Task brief
Please recast the data from the line with "МосМолодежь" to the line with "Все права на", both included, as a JSON list of strings with one string per line and any blank lines left out.

━━ Data to use ━━

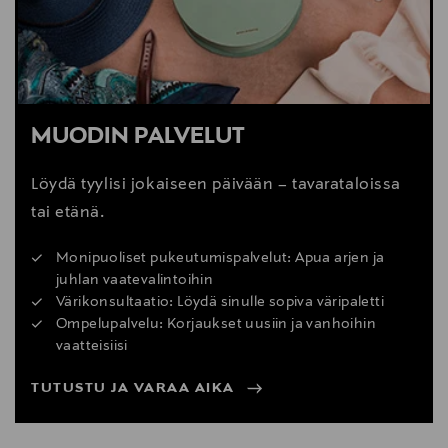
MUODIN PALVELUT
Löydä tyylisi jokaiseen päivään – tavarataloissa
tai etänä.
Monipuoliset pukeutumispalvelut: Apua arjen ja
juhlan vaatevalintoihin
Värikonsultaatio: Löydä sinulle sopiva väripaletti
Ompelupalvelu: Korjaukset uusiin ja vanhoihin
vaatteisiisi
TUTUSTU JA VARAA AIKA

━━━
━━ Data to use ━━

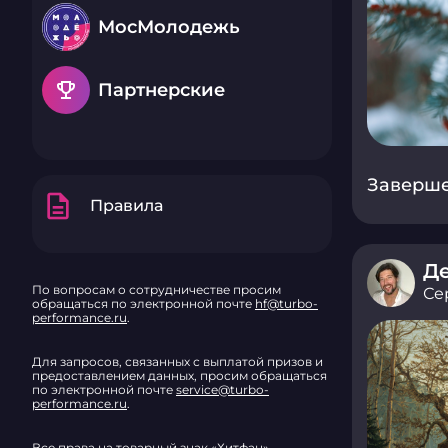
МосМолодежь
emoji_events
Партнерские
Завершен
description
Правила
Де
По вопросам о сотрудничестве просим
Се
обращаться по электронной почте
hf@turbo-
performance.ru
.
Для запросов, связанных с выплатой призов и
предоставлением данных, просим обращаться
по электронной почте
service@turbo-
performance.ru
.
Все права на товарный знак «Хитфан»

━━━

Exercise output
[
  "МосМолодежь",
  "emoji_events",
  "Партнерские",
  "Завершен",
  "description",
  "Правила",
  "Де",
  "По вопросам о сотрудничестве просим",
  "Се",
  "обращаться по электронной почте",
  "hf@turbo-",
  "performance.ru",
  ".",
  "Для запросов, связанных с выплатой призов и",
  "предоставлением данных, просим обращаться",
  "по электронной почте",
  "service@turbo-",
  "performance.ru",
  ".",
  "Все права на товарный знак «Хитфан»"
]